One recent paper asked whether LLMs can separate causation from correlation. The researchers developed a data set of 400,000 samples and injected known causal relationships to it. They also tested 17 other pre-trained language models, including ChatGPT, on whether it can be told to determine what is cause and what is effect. The results were shocking: the LLMs performed close to random in their ability to infer causation, meaning they often couldn't distinguish mere correlation from true cause-and-effect relationships. Translated back into our example with the stock market, one might see much more clearly why that would be a problem. If sentiment towards a stock is bullish and the price of a stock does go up, LLM simply wouldn't understand what the two things have to do with each other—let alone if it knew a stock was going to continue to go up. The model may as well say "sell the stock" as give a better answer than flipping a coin would provide.
Will Fine-Tuning Be the Answer
Fine-tuning might be a one-time way out. It will let the model be better at handling such datasets through retraining on the given data. The fine-tuned model for sentiment analysis of textual stock prices should, in fact, be made to pick up the trend between those latter two features.
However, there's a catch.
While this is also supported by the same research, this capability is refined to support only similar operating data on which the models train. The immediate effect of the model on completely new data, which involves sentiment sources or new market conditions, will always put its performance down.
In other words, even fine-tuned models are not generalizable; thus, they can work with data which they have already seen, but they cannot adapt to new or evolving datasets.
Plug-ins and External Tools: One Potential Answer Integration of such systems with domain-specific tooling is one way to overcome this weakness. This is quite akin to the way that ChatGPT now integrates Wolfram Alpha for maths problems. Since ChatGPT is incapable of solving a math problem, it sends the problem further to Wolfram Alpha—a system set up and put in place exclusively for complex calculations—and then relays the answer back to them.

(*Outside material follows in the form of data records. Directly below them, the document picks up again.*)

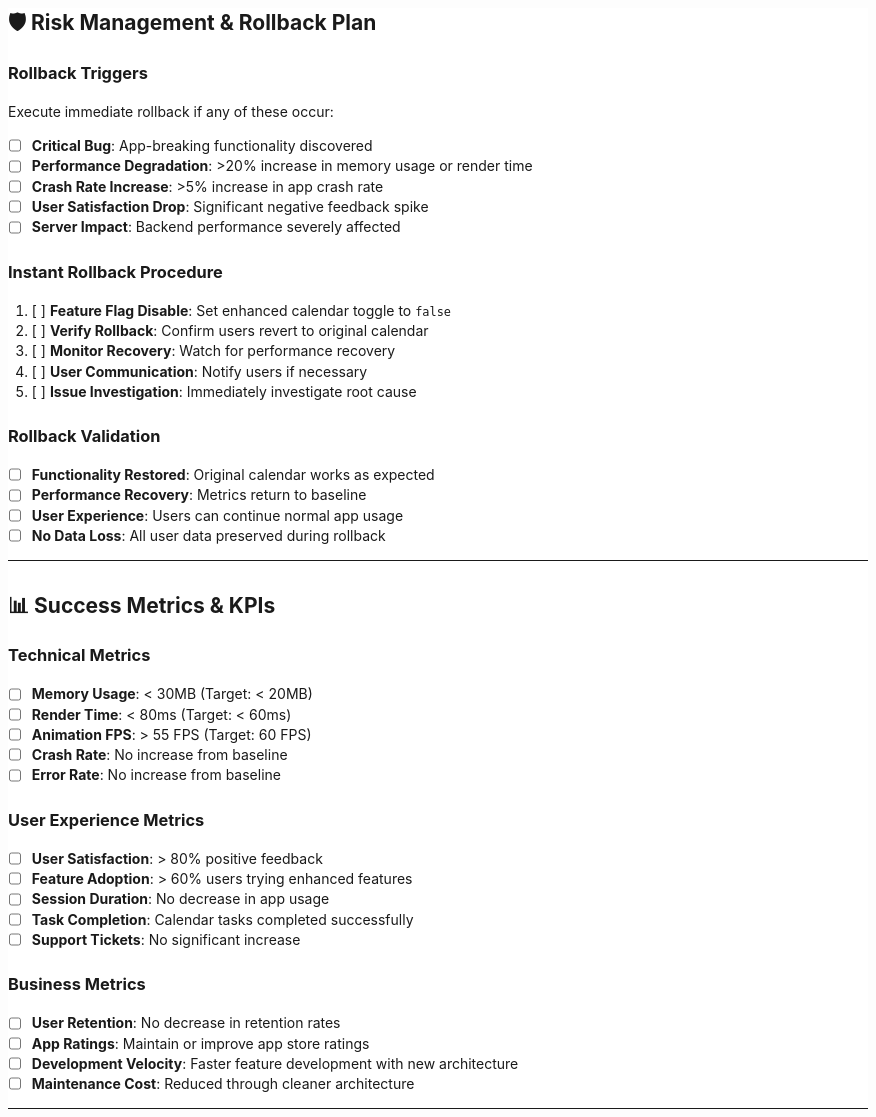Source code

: 
## 🛡️ Risk Management & Rollback Plan

### **Rollback Triggers**

Execute immediate rollback if any of these occur:

- [ ] **Critical Bug**: App-breaking functionality discovered
- [ ] **Performance Degradation**: >20% increase in memory usage or render time
- [ ] **Crash Rate Increase**: >5% increase in app crash rate
- [ ] **User Satisfaction Drop**: Significant negative feedback spike
- [ ] **Server Impact**: Backend performance severely affected

### **Instant Rollback Procedure**

1. [ ] **Feature Flag Disable**: Set enhanced calendar toggle to `false`
2. [ ] **Verify Rollback**: Confirm users revert to original calendar
3. [ ] **Monitor Recovery**: Watch for performance recovery
4. [ ] **User Communication**: Notify users if necessary
5. [ ] **Issue Investigation**: Immediately investigate root cause

### **Rollback Validation**

- [ ] **Functionality Restored**: Original calendar works as expected
- [ ] **Performance Recovery**: Metrics return to baseline
- [ ] **User Experience**: Users can continue normal app usage
- [ ] **No Data Loss**: All user data preserved during rollback

---

## 📊 Success Metrics & KPIs

### **Technical Metrics**

- [ ] **Memory Usage**: < 30MB (Target: < 20MB)
- [ ] **Render Time**: < 80ms (Target: < 60ms)
- [ ] **Animation FPS**: > 55 FPS (Target: 60 FPS)
- [ ] **Crash Rate**: No increase from baseline
- [ ] **Error Rate**: No increase from baseline

### **User Experience Metrics**

- [ ] **User Satisfaction**: > 80% positive feedback
- [ ] **Feature Adoption**: > 60% users trying enhanced features
- [ ] **Session Duration**: No decrease in app usage
- [ ] **Task Completion**: Calendar tasks completed successfully
- [ ] **Support Tickets**: No significant increase

### **Business Metrics**

- [ ] **User Retention**: No decrease in retention rates
- [ ] **App Ratings**: Maintain or improve app store ratings
- [ ] **Development Velocity**: Faster feature development with new architecture
- [ ] **Maintenance Cost**: Reduced through cleaner architecture

---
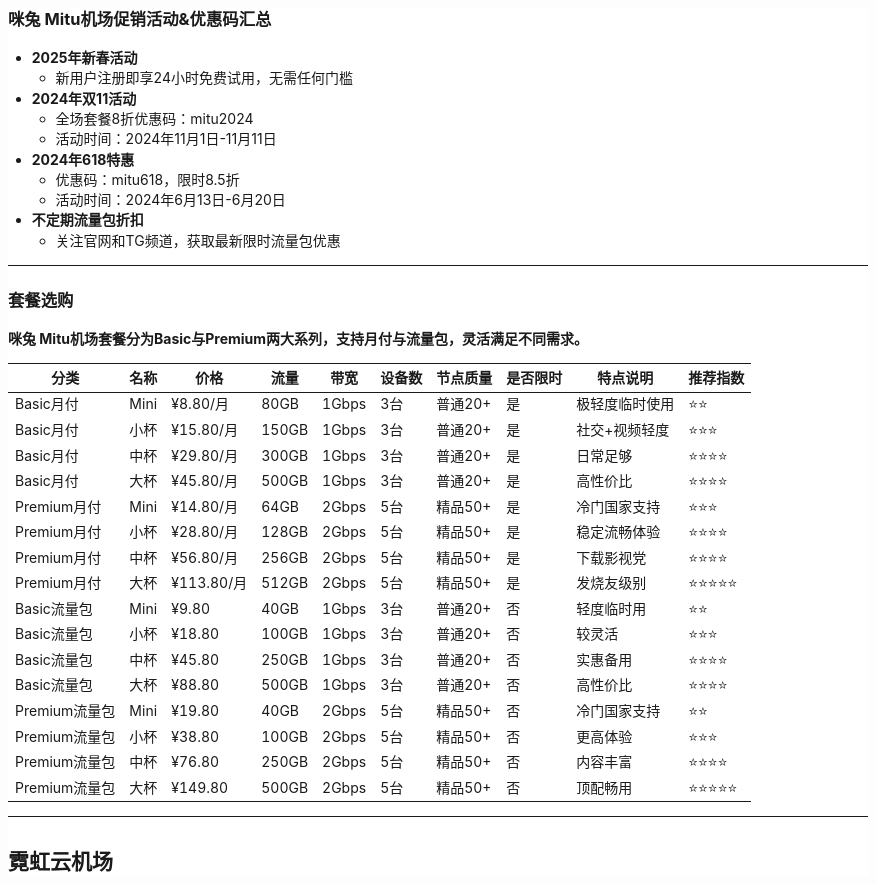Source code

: 
### 咪兔 Mitu机场促销活动&优惠码汇总

- **2025年新春活动**
  - 新用户注册即享24小时免费试用，无需任何门槛
- **2024年双11活动**
  - 全场套餐8折优惠码：mitu2024
  - 活动时间：2024年11月1日-11月11日
- **2024年618特惠**
  - 优惠码：mitu618，限时8.5折
  - 活动时间：2024年6月13日-6月20日
- **不定期流量包折扣**
  - 关注官网和TG频道，获取最新限时流量包优惠

---

### 套餐选购

**咪兔 Mitu机场套餐分为Basic与Premium两大系列，支持月付与流量包，灵活满足不同需求。**

| 分类        | 名称   | 价格         | 流量   | 带宽   | 设备数 | 节点质量   | 是否限时 | 特点说明           | 推荐指数 |
|-------------|--------|--------------|--------|--------|--------|------------|----------|--------------------|----------|
| Basic月付   | Mini   | ¥8.80/月     | 80GB   | 1Gbps  | 3台    | 普通20+     | 是       | 极轻度临时使用     | ⭐⭐       |
| Basic月付   | 小杯   | ¥15.80/月    | 150GB  | 1Gbps  | 3台    | 普通20+     | 是       | 社交+视频轻度      | ⭐⭐⭐      |
| Basic月付   | 中杯   | ¥29.80/月    | 300GB  | 1Gbps  | 3台    | 普通20+     | 是       | 日常足够           | ⭐⭐⭐⭐     |
| Basic月付   | 大杯   | ¥45.80/月    | 500GB  | 1Gbps  | 3台    | 普通20+     | 是       | 高性价比           | ⭐⭐⭐⭐     |
| Premium月付 | Mini   | ¥14.80/月    | 64GB   | 2Gbps  | 5台    | 精品50+     | 是       | 冷门国家支持       | ⭐⭐⭐      |
| Premium月付 | 小杯   | ¥28.80/月    | 128GB  | 2Gbps  | 5台    | 精品50+     | 是       | 稳定流畅体验       | ⭐⭐⭐⭐     |
| Premium月付 | 中杯   | ¥56.80/月    | 256GB  | 2Gbps  | 5台    | 精品50+     | 是       | 下载影视党         | ⭐⭐⭐⭐     |
| Premium月付 | 大杯   | ¥113.80/月   | 512GB  | 2Gbps  | 5台    | 精品50+     | 是       | 发烧友级别         | ⭐⭐⭐⭐⭐    |
| Basic流量包 | Mini   | ¥9.80        | 40GB   | 1Gbps  | 3台    | 普通20+     | 否       | 轻度临时用         | ⭐⭐       |
| Basic流量包 | 小杯   | ¥18.80       | 100GB  | 1Gbps  | 3台    | 普通20+     | 否       | 较灵活             | ⭐⭐⭐      |
| Basic流量包 | 中杯   | ¥45.80       | 250GB  | 1Gbps  | 3台    | 普通20+     | 否       | 实惠备用           | ⭐⭐⭐⭐     |
| Basic流量包 | 大杯   | ¥88.80       | 500GB  | 1Gbps  | 3台    | 普通20+     | 否       | 高性价比           | ⭐⭐⭐⭐     |
| Premium流量包| Mini  | ¥19.80       | 40GB   | 2Gbps  | 5台    | 精品50+     | 否       | 冷门国家支持       | ⭐⭐       |
| Premium流量包| 小杯  | ¥38.80       | 100GB  | 2Gbps  | 5台    | 精品50+     | 否       | 更高体验           | ⭐⭐⭐      |
| Premium流量包| 中杯  | ¥76.80       | 250GB  | 2Gbps  | 5台    | 精品50+     | 否       | 内容丰富           | ⭐⭐⭐⭐     |
| Premium流量包| 大杯  | ¥149.80      | 500GB  | 2Gbps  | 5台    | 精品50+     | 否       | 顶配畅用           | ⭐⭐⭐⭐⭐    |

---
## 霓虹云机场
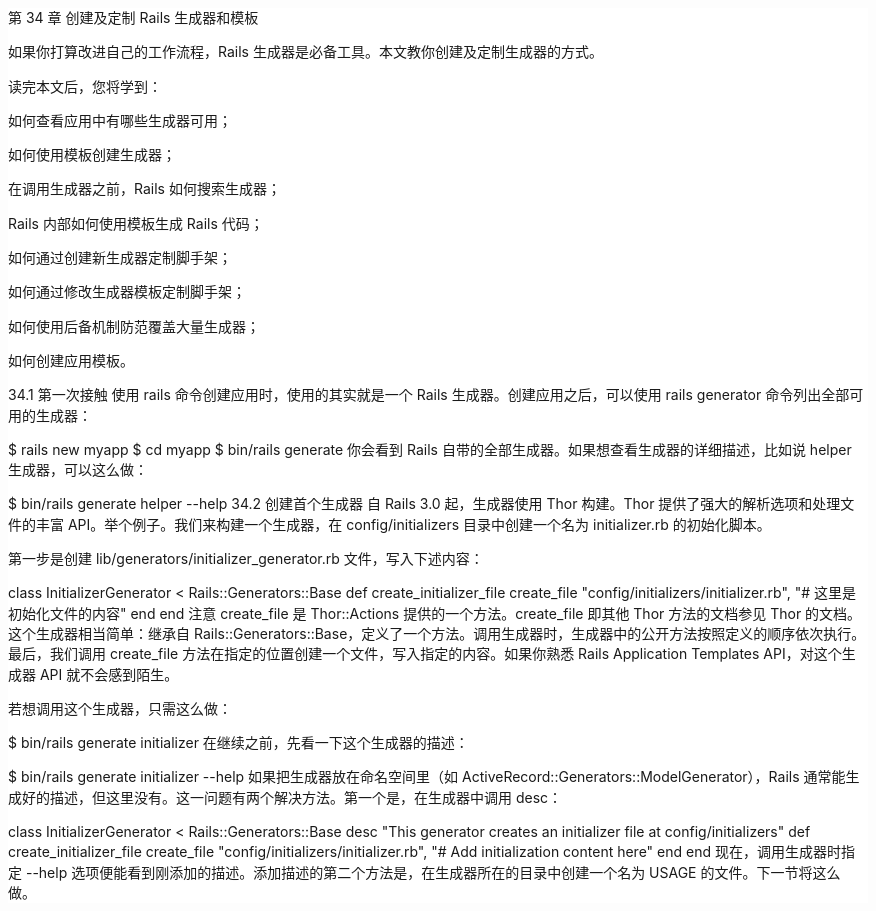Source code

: 第 34 章 创建及定制 Rails 生成器和模板

如果你打算改进自己的工作流程，Rails 生成器是必备工具。本文教你创建及定制生成器的方式。

读完本文后，您将学到：

如何查看应用中有哪些生成器可用；

如何使用模板创建生成器；

在调用生成器之前，Rails 如何搜索生成器；

Rails 内部如何使用模板生成 Rails 代码；

如何通过创建新生成器定制脚手架；

如何通过修改生成器模板定制脚手架；

如何使用后备机制防范覆盖大量生成器；

如何创建应用模板。

34.1 第一次接触
使用 rails 命令创建应用时，使用的其实就是一个 Rails 生成器。创建应用之后，可以使用 rails generator 命令列出全部可用的生成器：

$ rails new myapp
$ cd myapp
$ bin/rails generate
你会看到 Rails 自带的全部生成器。如果想查看生成器的详细描述，比如说 helper 生成器，可以这么做：

$ bin/rails generate helper --help
34.2 创建首个生成器
自 Rails 3.0 起，生成器使用 Thor 构建。Thor 提供了强大的解析选项和处理文件的丰富 API。举个例子。我们来构建一个生成器，在 config/initializers 目录中创建一个名为 initializer.rb 的初始化脚本。

第一步是创建 lib/generators/initializer_generator.rb 文件，写入下述内容：

class InitializerGenerator < Rails::Generators::Base
  def create_initializer_file
    create_file "config/initializers/initializer.rb", "# 这里是初始化文件的内容"
  end
end
注意
create_file 是 Thor::Actions 提供的一个方法。create_file 即其他 Thor 方法的文档参见 Thor 的文档。
这个生成器相当简单：继承自 Rails::Generators::Base，定义了一个方法。调用生成器时，生成器中的公开方法按照定义的顺序依次执行。最后，我们调用 create_file 方法在指定的位置创建一个文件，写入指定的内容。如果你熟悉 Rails Application Templates API，对这个生成器 API 就不会感到陌生。

若想调用这个生成器，只需这么做：

$ bin/rails generate initializer
在继续之前，先看一下这个生成器的描述：

$ bin/rails generate initializer --help
如果把生成器放在命名空间里（如 ActiveRecord::Generators::ModelGenerator），Rails 通常能生成好的描述，但这里没有。这一问题有两个解决方法。第一个是，在生成器中调用 desc：

class InitializerGenerator < Rails::Generators::Base
  desc "This generator creates an initializer file at config/initializers"
  def create_initializer_file
    create_file "config/initializers/initializer.rb", "# Add initialization content here"
  end
end
现在，调用生成器时指定 --help 选项便能看到刚添加的描述。添加描述的第二个方法是，在生成器所在的目录中创建一个名为 USAGE 的文件。下一节将这么做。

The exact same approach could be replicated in the case of financial analysis: Once the LLM realizes it's working with numerical data or that it has had to infer causality, then work on the general problem can be outsourced to those prepared models or algorithms that have been developed for those particular tasks. Once these analyses are done, the LLM will be able to synthesize and lastly provide an enhanced recommendation or insight. Such a hybrid approach of combining LLMs with specialized analytical tools holds the key to better performance in financial decision-making contexts. What does that mean for a financial analyst and a trader? Thus, if you plan to use ChatGPT or other LLMs in your financial flow of analysis, such limitations shall not be left unattended. Powerful the models may be for sentiment analysis, news analysis, or any type of textual data analysis, numerical analysis should not be relayed on by such models, nor correlational or causality inference-at least not without additional tools or techniques. If you want to do quantitative analysis using LLMs or trading strategies, be prepared to carry out a lot of fine-tuning and many integrations of third-party tools that will surely be able to process numerical data and more sophisticated logical reasoning. That said, one of the most exciting challenges for the future is perhaps that as research continues to sharpen their capability with numbers, causality, and correlation, the ability to use LLMs robustly within financial analysis may improve.